• Document excerpt
========================================================================
In August 1989, Yusef Hawkins, 16, and three friends with whom he grew up in the Bedford-Stuyvesant section of Brooklyn, New York, traveled to the Italian-American section of Bensonhurst. There, they were stopped by white group from the neighborhood. The group from Bensonhurst were said to be harassing Black men rumored to be dating white girls from the area, according to reports.

Prosecutors said the white group attacked the four teenagers and Hawkins was fatally shot in the melee.

Joseph Fama, 19, who shot Hawkins, was convicted of second-degree murder in 1990. Keith Mondello, also 19, was acquitted on that same year on murder and manslaughter charges, but convicted of 12 lesser charges including riot, menacing, discrimination, unlawful imprisonment and criminal possession of a weapon.

Fama received a sentence of 32 years and 8 months to life in prison. Mondello received a sentence of 5 and one-third to 16 years in prison.

Hawkins' death was touched on in the Spike Lee film “Jungle Fever,” where the auteur paid homage to the teenager at the start of the film.

In the aftermath of Hawkins’ killing, protests and racial tensions hit fever pitch as clashes between Black New Yorkers and white New Yorkers became common.

“Storm Over Brooklyn” features interviews with Hawkins’ family as well as Rev. Al Sharpton, who helped raise awareness of Hawkins death and led protest marches.

The HBO documentary comes as the nation is still coming to grips with the racially charged killings of Black Americans George Floyd, Breonna Taylor and Ahmaud Arbery.

“It’s important to remember Yusuf Hawkins, honor his life and be mindful that our martyrs have families who need our love long after the marching subsides,” director Muta’Ali Muhammad said in a statement. “This film ties together the past and the present showing how racism can rear its head anywhere, even in a liberal city.”
========================================================================
• The data
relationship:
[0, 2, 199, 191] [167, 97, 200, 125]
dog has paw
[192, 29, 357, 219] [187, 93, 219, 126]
========================================================================
• Task prompt
From the excerpt on the killing of Yusef Hawkins, print the passage that begins with the words containing "In August 1989, Yusef" and ends with "of a weapon.", copying it exactly.

• Solution
In August 1989, Yusef Hawkins, 16, and three friends with whom he grew up in the Bedford-Stuyvesant section of Brooklyn, New York, traveled to the Italian-American section of Bensonhurst. There, they were stopped by white group from the neighborhood. The group from Bensonhurst were said to be harassing Black men rumored to be dating white girls from the area, according to reports.

Prosecutors said the white group attacked the four teenagers and Hawkins was fatally shot in the melee.

Joseph Fama, 19, who shot Hawkins, was convicted of second-degree murder in 1990. Keith Mondello, also 19, was acquitted on that same year on murder and manslaughter charges, but convicted of 12 lesser charges including riot, menacing, discrimination, unlawful imprisonment and criminal possession of a weapon.